Ce préjugé de surdiplômés a des conséquences pratiques, que nous expérimentons quotidiennement : nos élites politiques, administratives et universitaires, parce qu’elles surestiment leur capacité à comprendre le monde qui les entoure, tendent à faire de l’activité de gouverner un outil de transformation sociale. La planification découle d’une trop grande confiance dans la théorie, ce que relevait déjà Friedrich Hayek dans la critique qu’il adressait aux différentes formes d’interventionnisme étatique et de socialisme.

Le sociologue Raymond Boudon (1934-2013) a toutefois apporté des compléments originaux aux critiques portées par le grand économiste, critiques étendues à l’ensemble des sciences sociales, qui, rappelons-le, constituent la base de l’éducation de nos dirigeants issus des grands corps et des grandes écoles.

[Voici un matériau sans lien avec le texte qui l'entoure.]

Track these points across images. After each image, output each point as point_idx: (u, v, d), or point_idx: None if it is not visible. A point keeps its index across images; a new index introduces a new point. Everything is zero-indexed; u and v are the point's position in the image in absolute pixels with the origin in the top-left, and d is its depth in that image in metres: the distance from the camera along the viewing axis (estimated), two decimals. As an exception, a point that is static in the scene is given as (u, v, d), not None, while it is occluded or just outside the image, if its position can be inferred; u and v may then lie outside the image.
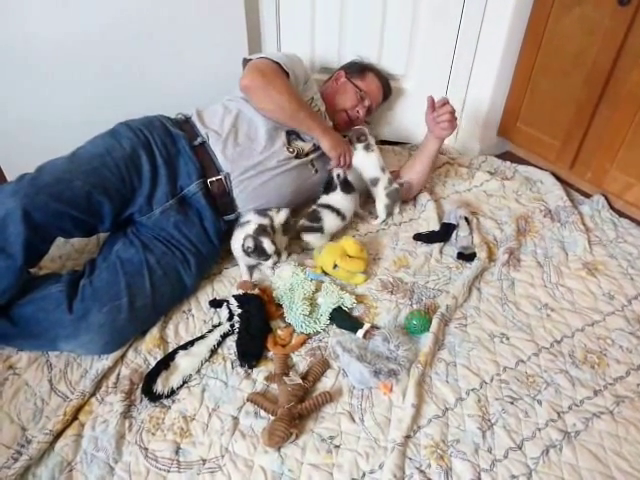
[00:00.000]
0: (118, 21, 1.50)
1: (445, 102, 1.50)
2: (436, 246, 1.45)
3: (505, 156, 1.95)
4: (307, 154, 1.46)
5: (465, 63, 1.77)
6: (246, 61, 1.46)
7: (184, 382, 1.06)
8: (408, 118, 1.94)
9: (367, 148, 1.51)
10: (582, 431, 0.99)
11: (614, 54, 1.45)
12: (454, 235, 1.47)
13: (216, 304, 1.24)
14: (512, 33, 1.66)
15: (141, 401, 1.02)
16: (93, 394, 1.02)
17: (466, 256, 1.41)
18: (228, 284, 1.31)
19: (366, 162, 1.52)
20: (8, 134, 1.52)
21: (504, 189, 1.73)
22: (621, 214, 1.61)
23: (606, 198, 1.65)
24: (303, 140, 1.47)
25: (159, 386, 1.03)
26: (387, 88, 1.77)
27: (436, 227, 1.51)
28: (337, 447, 0.95)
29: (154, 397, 1.02)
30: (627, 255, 1.44)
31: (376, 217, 1.56)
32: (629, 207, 1.60)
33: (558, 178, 1.77)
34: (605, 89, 1.51)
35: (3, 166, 1.56)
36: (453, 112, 1.50)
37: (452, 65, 1.79)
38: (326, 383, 1.07)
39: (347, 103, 1.62)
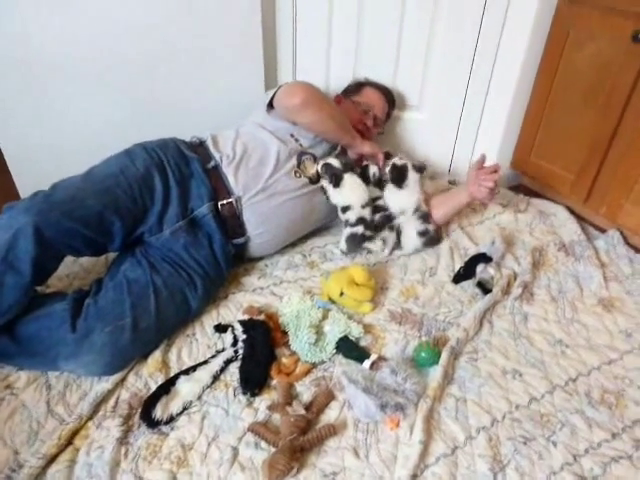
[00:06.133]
0: (136, 45, 1.54)
1: (496, 169, 1.46)
2: (448, 278, 1.43)
3: (518, 188, 1.94)
4: (319, 179, 1.45)
5: (479, 94, 1.78)
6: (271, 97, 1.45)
7: (184, 408, 1.02)
8: (422, 148, 1.95)
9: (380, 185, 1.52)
10: (600, 476, 0.93)
11: (629, 90, 1.45)
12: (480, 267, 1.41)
13: (221, 329, 1.21)
14: (526, 66, 1.68)
15: (139, 427, 0.99)
16: (90, 418, 0.99)
17: (485, 288, 1.37)
18: (234, 309, 1.29)
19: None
20: (24, 154, 1.55)
21: (517, 222, 1.70)
22: (637, 250, 1.57)
23: (621, 233, 1.62)
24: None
25: (158, 412, 1.00)
26: (388, 94, 1.77)
27: (448, 261, 1.49)
28: (340, 484, 0.91)
29: (152, 423, 0.98)
30: (644, 292, 1.40)
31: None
32: (646, 243, 1.57)
33: (572, 212, 1.74)
34: (620, 124, 1.50)
35: (18, 185, 1.58)
36: (497, 183, 1.46)
37: (465, 96, 1.80)
38: (330, 415, 1.03)
39: (352, 120, 1.60)
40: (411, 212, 1.50)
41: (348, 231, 1.47)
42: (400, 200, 1.49)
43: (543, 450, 0.97)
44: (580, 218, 1.73)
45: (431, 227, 1.52)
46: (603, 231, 1.67)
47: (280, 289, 1.36)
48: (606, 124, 1.53)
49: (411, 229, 1.51)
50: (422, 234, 1.50)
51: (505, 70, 1.69)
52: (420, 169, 1.50)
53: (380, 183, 1.51)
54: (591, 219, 1.73)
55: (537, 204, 1.81)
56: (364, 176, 1.50)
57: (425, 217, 1.51)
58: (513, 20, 1.61)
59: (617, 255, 1.55)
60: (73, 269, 1.38)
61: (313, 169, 1.44)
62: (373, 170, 1.51)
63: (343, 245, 1.49)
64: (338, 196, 1.45)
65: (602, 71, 1.51)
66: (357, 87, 1.74)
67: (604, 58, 1.50)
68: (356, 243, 1.48)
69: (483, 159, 1.49)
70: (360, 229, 1.45)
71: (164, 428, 0.99)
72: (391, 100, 1.78)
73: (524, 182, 1.97)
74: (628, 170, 1.51)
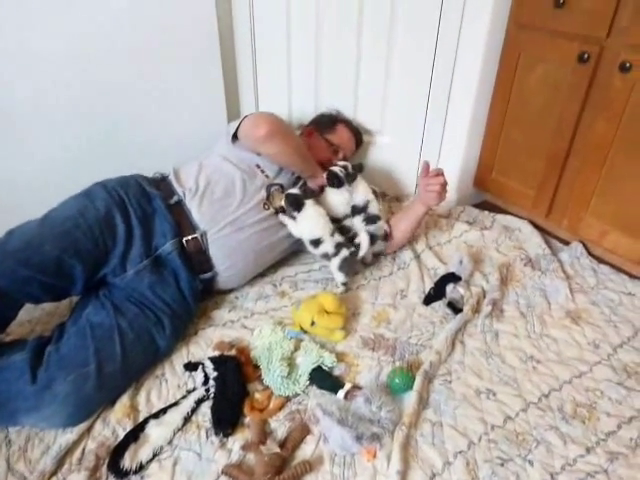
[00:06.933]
0: (96, 85, 1.53)
1: (439, 173, 1.50)
2: (419, 300, 1.43)
3: (483, 205, 1.98)
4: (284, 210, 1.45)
5: (438, 117, 1.82)
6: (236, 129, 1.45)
7: (154, 455, 0.99)
8: (384, 172, 1.97)
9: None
10: (577, 494, 0.94)
11: (578, 108, 1.51)
12: (449, 287, 1.43)
13: (191, 367, 1.18)
14: (481, 89, 1.73)
15: (107, 479, 0.95)
16: (55, 473, 0.95)
17: (455, 308, 1.38)
18: (204, 345, 1.26)
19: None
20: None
21: (484, 239, 1.73)
22: (600, 260, 1.61)
23: (584, 245, 1.66)
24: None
25: (127, 461, 0.96)
26: (358, 136, 1.80)
27: (418, 282, 1.49)
28: (318, 523, 0.88)
29: (121, 474, 0.94)
30: (609, 302, 1.43)
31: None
32: (607, 253, 1.61)
33: (536, 226, 1.78)
34: (573, 140, 1.56)
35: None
36: (444, 184, 1.51)
37: (426, 119, 1.84)
38: (306, 450, 1.00)
39: (321, 158, 1.61)
40: (358, 211, 1.52)
41: (336, 262, 1.42)
42: (344, 199, 1.53)
43: (520, 470, 0.97)
44: (544, 231, 1.78)
45: (373, 228, 1.51)
46: (567, 243, 1.71)
47: (251, 321, 1.34)
48: (561, 141, 1.59)
49: (359, 228, 1.52)
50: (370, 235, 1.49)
51: (462, 92, 1.74)
52: (358, 167, 1.56)
53: (350, 177, 1.53)
54: (555, 232, 1.78)
55: (502, 220, 1.84)
56: (336, 178, 1.50)
57: (372, 219, 1.53)
58: (466, 44, 1.66)
59: (581, 267, 1.59)
60: (34, 314, 1.33)
61: (281, 200, 1.41)
62: (338, 168, 1.51)
63: (340, 277, 1.43)
64: (302, 228, 1.42)
65: (553, 91, 1.57)
66: (331, 123, 1.73)
67: (554, 79, 1.56)
68: (352, 264, 1.46)
69: (427, 166, 1.52)
70: (345, 252, 1.42)
71: (134, 478, 0.95)
72: (360, 141, 1.83)
73: (488, 199, 2.02)
74: (584, 185, 1.56)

Des « lois » sociales pas si inconditionnelles

Dans son essai de 1995 intitulé Le Juste et le vrai , le sociologue énumère plusieurs raisons qui font qu’économistes, historiens et sociologues surestiment les régularités et les « lois » qui gouvernent le monde des hommes.

Premièrement, construire des modèles ou des théories incluent des a priori dont le scientifique n’a pas conscience lui-même. C’est tout à fait naturel, il ne peut élaborer sa pensée à partir de rien, et s’engager dans la réflexion n’est jamais un point de départ absolu. Ce faisant, il introduit des énoncés métaconscients parfois inoffensifs, parfois des propositions qui peuvent gauchir sa réflexion, c’est-à-dire déduire des énoncés qui ne découlent pas logiquement de ses prémisses explicites :

« [Ce processus] explique en grande partie pourquoi tant de sociologues, d’économistes et d’historiens peuvent découvrir dans le monde davantage de loi et d’ordre qu’il n’y a en réalité, et pourquoi -malgré la valeur accordée par la communauté scientifique au doute méthodique- ils semblent crédibles. »

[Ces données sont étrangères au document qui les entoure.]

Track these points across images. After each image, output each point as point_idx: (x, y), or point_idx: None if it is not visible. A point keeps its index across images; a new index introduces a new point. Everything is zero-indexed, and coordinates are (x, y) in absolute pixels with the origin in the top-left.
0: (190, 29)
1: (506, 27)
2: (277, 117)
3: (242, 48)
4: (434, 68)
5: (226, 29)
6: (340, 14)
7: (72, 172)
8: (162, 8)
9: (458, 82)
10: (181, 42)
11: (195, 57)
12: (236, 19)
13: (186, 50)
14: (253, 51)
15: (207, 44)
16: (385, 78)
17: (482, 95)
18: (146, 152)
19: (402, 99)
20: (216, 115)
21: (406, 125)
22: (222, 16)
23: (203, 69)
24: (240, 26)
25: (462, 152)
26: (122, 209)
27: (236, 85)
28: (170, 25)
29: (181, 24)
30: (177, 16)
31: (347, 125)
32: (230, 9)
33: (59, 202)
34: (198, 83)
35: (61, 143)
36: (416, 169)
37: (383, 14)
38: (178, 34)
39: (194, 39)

Deuxièmement, parce qu’elles s’appuient sur des paradigmes particuliers pour aborder la réalité, les sciences sociales pensent pouvoir énoncer des lois constituées à la manière d’a priori au sens kantien. Là encore, il ne s’agit pas d’une manifestation d’irrationalité mais plutôt d’une surestimation du déterminisme logique entre plusieurs évènements ou actions. On fait naturellement de X l’explication de Y, alors que la cause peut être plus complexe, ou alors, il peut ne pas y avoir pas de cause du tout, comme nous allons le voir tout de suite.

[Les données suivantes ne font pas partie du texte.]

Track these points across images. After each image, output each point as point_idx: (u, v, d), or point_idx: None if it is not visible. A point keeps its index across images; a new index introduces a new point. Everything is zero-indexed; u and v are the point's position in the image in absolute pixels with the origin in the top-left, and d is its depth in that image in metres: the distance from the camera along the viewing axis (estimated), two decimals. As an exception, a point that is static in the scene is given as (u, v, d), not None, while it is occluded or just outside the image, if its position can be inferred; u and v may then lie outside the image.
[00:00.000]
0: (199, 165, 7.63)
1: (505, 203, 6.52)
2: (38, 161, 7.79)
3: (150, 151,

En effet, après avoir souligné le piège que peuvent constituer les a priori, Raymond Boudon se tourne vers les effets sans cause, plus connus sous le nom d’« effet Cournot ». Dans ce cas, un phénomène Y est dû à la coïncidence de certaines séries causales où Y n’est en dernière analyse qu’un accident. L’idée que la corrélation qui lie deux actions ou évènements soit purement accidentelle ne cadre pas avec la tendance à théoriser, c’est-à-dire à tout interpréter en termes de causalité forte :

« Nous acceptons facilement l’idée qu’un événement isolé puisse être le fait du hasard, plus difficilement qu’il puisse rendre compte d’une corrélation. Nous nous attendons normalement à ce que des corrélations soient l’effet de causes identifiables, de causes qui peuvent être cachées et retrouvées simplement par reconstruction ou par déduction, mais qui doivent en tout cas être réelles. »

Une leçon de prudence

Il ne faudrait pas conclure de ces remarques un scepticisme épistémologique systématique de la part de Raymond Boudon. Esprit libéral, défenseur inconditionnel de l’individualisme méthodologique au sein de l’université française, il fut également théoricien de la rationalité humaine, à équidistance des déterminismes prisés par les sociologues collectivistes et des théoriciens du choix rationnel qu’il jugeait insuffisamment explicative.

La leçon de Raymond Boudon est plutôt une leçon de prudence, et rejoint la défiance contre les croyances scientistes qui imaginent naïvement qu’appliquer les théories sociales à la réalité suffit pour la transformer et la remodeler à sa guise.

À une époque où la planification politique, économique ou encore écologique reçoit un écho favorable au sein de l’opinion publique et des médias, elle est aussi une reconsidération du sens commun.